E permitam-me que cite Freud em Para Além do Princípio do Prazer: ‘o facto de alguma ferida ou lesão físicas ser sofrida ao mesmo tempo [do evento traumático], tal geralmente inibia o desenvolvimento da neurose [traumática]’. E também Lacan em Os Quatro Conceitos Fundamentais da Psicanálise, que chama poeticamente ao trauma ‘um encontro perdido [com o real]’. Em suma, não ter existido dano físico (não foi preciso) ou a vítima estar inconsciente não só não diminuem as consequências da violação na vítima como podem até agir para as aprofundar.
Se os dois juízes se tivessem dado ao trabalho de se informar sobre aquilo que estavam a julgar, em vez de apenas saberem de Direito, talvez tivessem produzido um acórdão decente.
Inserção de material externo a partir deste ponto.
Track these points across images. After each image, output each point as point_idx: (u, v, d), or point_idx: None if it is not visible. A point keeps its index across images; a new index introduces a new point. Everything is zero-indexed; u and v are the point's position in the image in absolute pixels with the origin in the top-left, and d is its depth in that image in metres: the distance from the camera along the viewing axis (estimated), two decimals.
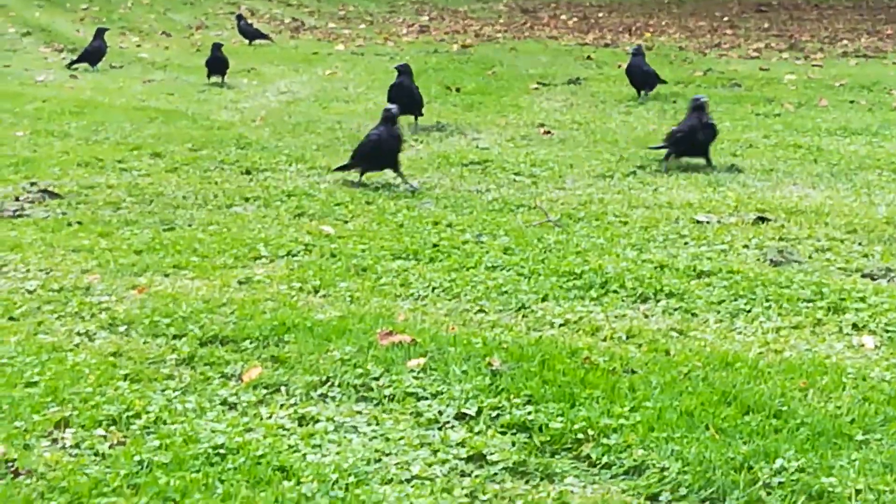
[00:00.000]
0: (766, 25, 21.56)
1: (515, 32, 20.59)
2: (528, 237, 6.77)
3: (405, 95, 10.42)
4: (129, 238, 6.75)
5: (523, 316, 5.51)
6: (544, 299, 5.71)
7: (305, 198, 7.83)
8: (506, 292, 5.78)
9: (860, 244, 6.75)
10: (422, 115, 10.74)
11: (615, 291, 5.80)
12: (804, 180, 8.59)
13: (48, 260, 6.30)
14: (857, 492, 3.76)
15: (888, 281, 6.05)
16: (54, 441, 4.09)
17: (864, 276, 6.14)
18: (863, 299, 5.67)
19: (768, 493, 3.75)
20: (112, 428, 4.17)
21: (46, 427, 4.17)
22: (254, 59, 16.21)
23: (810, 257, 6.48)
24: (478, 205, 7.67)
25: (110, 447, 4.02)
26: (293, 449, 4.05)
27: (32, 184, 8.13)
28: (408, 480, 3.86)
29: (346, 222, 7.22)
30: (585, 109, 12.11)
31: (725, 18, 22.93)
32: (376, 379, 4.63)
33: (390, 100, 10.49)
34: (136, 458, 3.90)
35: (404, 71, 10.65)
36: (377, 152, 8.26)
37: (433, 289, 5.86)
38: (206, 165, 8.92)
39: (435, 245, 6.59)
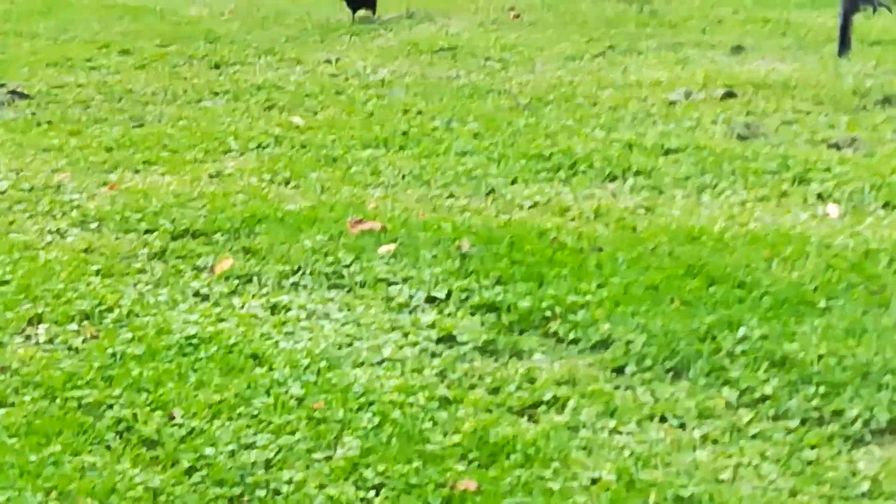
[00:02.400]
0: None
1: None
2: (498, 122, 6.77)
3: None
4: (99, 136, 6.73)
5: (493, 200, 5.53)
6: (513, 182, 5.74)
7: (275, 90, 7.80)
8: (475, 177, 5.81)
9: (826, 115, 6.77)
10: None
11: (584, 172, 5.83)
12: (772, 54, 8.59)
13: (19, 160, 6.29)
14: (820, 357, 3.81)
15: (853, 150, 6.10)
16: (28, 338, 4.12)
17: (829, 146, 6.17)
18: (828, 169, 5.71)
19: (731, 361, 3.82)
20: (85, 323, 4.21)
21: (19, 324, 4.20)
22: None
23: (777, 130, 6.51)
24: (447, 91, 7.66)
25: (83, 341, 4.06)
26: (265, 337, 4.09)
27: (1, 85, 8.07)
28: (379, 363, 3.91)
29: (315, 113, 7.20)
30: None
31: None
32: (347, 266, 4.66)
33: None
34: (109, 350, 3.93)
35: None
36: None
37: (403, 176, 5.88)
38: (174, 61, 8.86)
39: (405, 133, 6.59)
Porém, como se viu, neste caso a (in)justiça foi produzida tendo em conta os interesses dos criminosos mas não os da vítima. As perspetivas de futuro dos criminosos foram importantes para os juízes; o sofrimento da vítima para o resto da vida foi irrelevante.
Já disse e repeti que estas sentenças absurdas com que temos sido confrontados são um problema político. Cabe aos políticos garantirem às mulheres portuguesas uma das primordiais funções de qualquer estado: a segurança dos cidadãos. Cabe também ao poder político agir para que os tribunais não atuem de forma a promover a insegurança das mulheres e a retirar-nos o direito e a liberdade de movimentação no espaço público (ou de acesso público). Uma sentença como esta atenta contra os direitos de todas.
Sugiro que comecem por aumentar as penas mínimas dos crimes sexuais que tenham incluído penetração ou todos os que envolvam crianças. Já percebemos que não podemos deixar ao bom senso e sentido de justiça dos tribunais aplicar a estes crimes a não-punição de penas suspensas.